Autant dire que le travail du journaliste burundais consistera désormais à publier les communiqués officiels du pouvoir en place. Et cela ne demande pas à mon avis un diplôme de niveau universitaire ! Toute personne  sachant lire et écrire pourrait allègrement s’acquitter de cette « lourde » tâche. Quels sont les objectifs de ce projet de loi ?

De nombreux observateurs ont dit ou écrit que ce sont les journalistes qui sont visés. Certes ils sont directement concernés et demain ce sont eux qui vont se retrouver au chômage après la fermeture de leurs organes de presse, qui seront certainement frappés par des amendes exorbitantes prévues dans le décret. Mais c’est la démocratie burundaise qui est la véritable victime de cette loi.

Victor Hugo ne disait-il pas que : « la souveraineté du peuple se manifeste sous deux formes : la liberté de la presse et le suffrage universel » ? Il paraphrasait du reste Mr Rouher député de gauche au parlement français qui déclarait déjà en 1850 : « La souveraineté du peuple, c'est la nation à l'état abstrait, c'est l'âme du pays. Elle se manifeste sous deux formes ; d'une main, elle écrit, c'est la liberté de la presse ; de l'autre, elle vote, c'est le suffrage universel. Ces trois choses, ces trois faits, ces trois principes, liés d'une solidarité essentielle, faisant chacun leur fonction, la souveraineté du peuple vivifiant, le suffrage universel  gouvernant, la presse éclairant, se confondent dans une étroite et indissoluble unité, et cette unité, c'est la république. »

Loin de moi de penser que les médias sont parfaits, les journalistes peuvent  commettre des erreurs, parfois graves. Il faut donc un encadrement mais pas un étranglement. Le Président Lula da Silva considère « la censure comme une des armes principales de la répression. »  Il ajoute : « Une presse libre, en raison de son rôle de surveillance des actions du gouvernement, est indispensable à la défense des intérêts publics et au renforcement et à la consolidation de la démocratie. »

Le projet de loi en question qui n’est autre qu’une loi sur la censure, est une autoprotection des dirigeants actuels : ni les corrompus, ni les assassins, ni les détourneurs des biens publics ne pourront plus être dénoncés. Des complots pourront être montés et des innocents embastillés sans aucun risque d’être portés à la connaissance du monde !

Et demain, les élections de 2015 pourraient être tripatouillées à volonté, et le peuple se contentera de la version officielle des faits. Sous d’autres cieux c’est l’ensemble des démocrates et patriotes qui se seraient levés comme un seul homme pour défendre leur droit à être informés.
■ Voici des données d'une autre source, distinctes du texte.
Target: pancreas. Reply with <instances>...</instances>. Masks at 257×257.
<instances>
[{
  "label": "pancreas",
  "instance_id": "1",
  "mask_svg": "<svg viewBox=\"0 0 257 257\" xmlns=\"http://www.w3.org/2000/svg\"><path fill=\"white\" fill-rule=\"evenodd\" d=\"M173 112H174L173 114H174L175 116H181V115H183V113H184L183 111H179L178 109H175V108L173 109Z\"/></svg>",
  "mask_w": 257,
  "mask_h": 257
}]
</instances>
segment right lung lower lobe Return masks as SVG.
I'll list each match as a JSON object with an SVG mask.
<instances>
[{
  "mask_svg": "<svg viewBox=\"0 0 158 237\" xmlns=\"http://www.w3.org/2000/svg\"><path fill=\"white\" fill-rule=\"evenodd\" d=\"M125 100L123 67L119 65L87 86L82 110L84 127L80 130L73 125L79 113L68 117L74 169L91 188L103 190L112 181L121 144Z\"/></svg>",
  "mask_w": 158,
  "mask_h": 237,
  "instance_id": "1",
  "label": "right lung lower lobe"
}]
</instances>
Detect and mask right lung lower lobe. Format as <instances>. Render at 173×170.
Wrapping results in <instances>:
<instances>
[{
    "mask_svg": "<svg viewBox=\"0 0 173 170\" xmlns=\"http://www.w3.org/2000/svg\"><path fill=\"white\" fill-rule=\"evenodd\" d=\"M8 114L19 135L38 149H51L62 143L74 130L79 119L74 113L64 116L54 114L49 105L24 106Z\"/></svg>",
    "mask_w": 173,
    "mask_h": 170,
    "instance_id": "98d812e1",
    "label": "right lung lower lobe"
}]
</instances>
Mais au Burundi, nous avons pratiquement laissé les journalistes seuls face à un pouvoir obsédé par la conservation du pouvoir par tous les moyens. La question est pourtant capitale pour l’avenir de la démocratie chèrement arrachée par l’ensemble du peuple burundais. Seule une grande mobilisation populaire pourrait pousser le Président de Nkurunziza à renvoyer la copie aux Parlementaires avant d’y apposer sa signature.

La dichotomie entre société civile et partis politiques ne devrait plus être de mise sur des questions aussi capitales pour l’ensemble de la Nation. Les politiques y compris les patriotes militant au sein du CNDD-FDD, les syndicats, les militants des ONG, les journalistes,  les chômeurs, etc. doivent  tous se mobiliser pacifiquement contre une loi qui ne vise qu’à étrangler notre démocratie.